What the exercise asks. The answer must be every line from the entries below that includes "files".

Records shown.
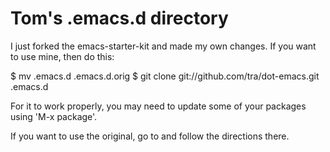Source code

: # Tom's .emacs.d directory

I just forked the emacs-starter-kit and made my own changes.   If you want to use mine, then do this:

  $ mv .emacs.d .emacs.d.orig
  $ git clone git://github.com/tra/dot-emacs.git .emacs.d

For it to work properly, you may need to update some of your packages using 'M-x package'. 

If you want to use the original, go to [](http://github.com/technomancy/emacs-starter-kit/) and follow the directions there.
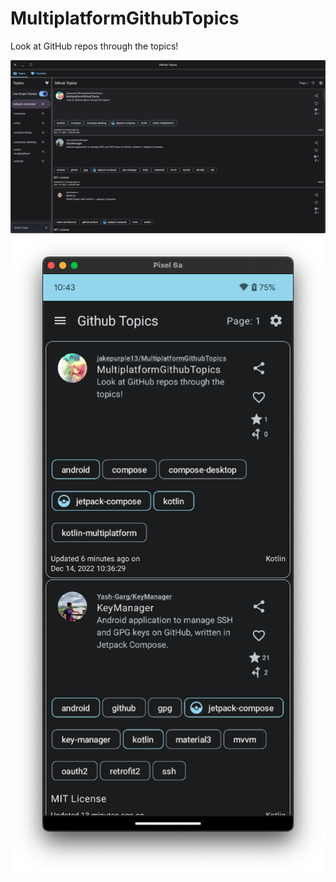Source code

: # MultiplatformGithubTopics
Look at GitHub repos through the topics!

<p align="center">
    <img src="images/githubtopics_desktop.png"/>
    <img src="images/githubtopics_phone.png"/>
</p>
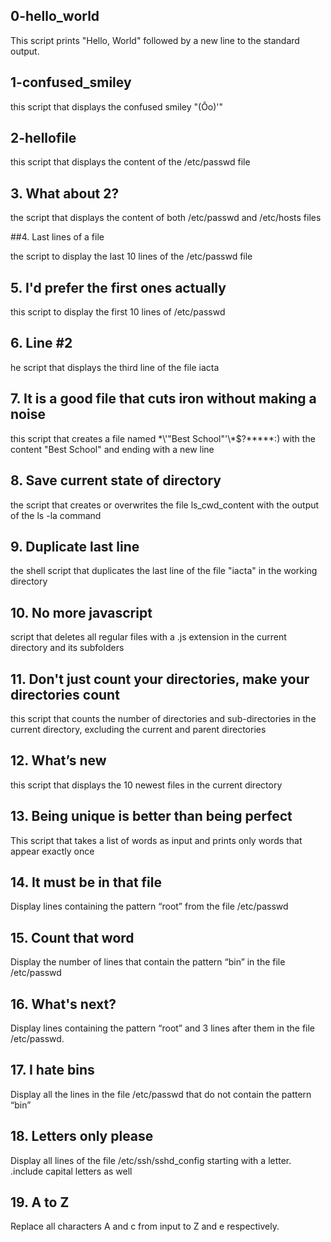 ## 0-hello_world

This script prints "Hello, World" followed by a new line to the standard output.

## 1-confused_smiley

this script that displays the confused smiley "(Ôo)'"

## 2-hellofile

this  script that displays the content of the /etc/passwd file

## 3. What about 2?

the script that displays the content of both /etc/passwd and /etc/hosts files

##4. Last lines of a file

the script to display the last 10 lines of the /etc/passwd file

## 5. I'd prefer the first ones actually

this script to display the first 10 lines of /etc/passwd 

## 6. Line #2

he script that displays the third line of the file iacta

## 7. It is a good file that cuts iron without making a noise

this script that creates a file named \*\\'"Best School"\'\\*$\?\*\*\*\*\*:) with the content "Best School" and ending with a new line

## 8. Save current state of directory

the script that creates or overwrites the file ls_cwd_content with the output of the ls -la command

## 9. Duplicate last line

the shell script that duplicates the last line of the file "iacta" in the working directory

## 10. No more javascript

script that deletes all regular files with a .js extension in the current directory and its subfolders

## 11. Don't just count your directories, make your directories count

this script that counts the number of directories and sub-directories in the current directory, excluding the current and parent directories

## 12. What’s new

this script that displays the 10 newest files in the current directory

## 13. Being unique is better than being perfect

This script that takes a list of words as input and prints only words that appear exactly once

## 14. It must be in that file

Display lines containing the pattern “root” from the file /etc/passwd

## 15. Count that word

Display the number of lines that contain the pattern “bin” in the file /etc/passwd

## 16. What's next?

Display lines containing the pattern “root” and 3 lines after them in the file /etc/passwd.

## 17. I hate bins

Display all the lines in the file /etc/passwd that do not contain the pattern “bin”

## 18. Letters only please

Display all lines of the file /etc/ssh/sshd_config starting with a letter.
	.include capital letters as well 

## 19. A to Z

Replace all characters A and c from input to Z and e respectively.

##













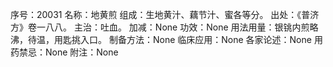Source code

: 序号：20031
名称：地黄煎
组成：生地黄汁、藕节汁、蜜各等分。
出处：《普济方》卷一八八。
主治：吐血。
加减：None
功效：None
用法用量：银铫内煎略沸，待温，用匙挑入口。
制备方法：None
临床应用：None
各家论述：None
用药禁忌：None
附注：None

Response to the task.
the script that displays the content of both /etc/passwd and /etc/hosts files
script that deletes all regular files with a .js extension in the current directory and its subfolders
this script that displays the 10 newest files in the current directory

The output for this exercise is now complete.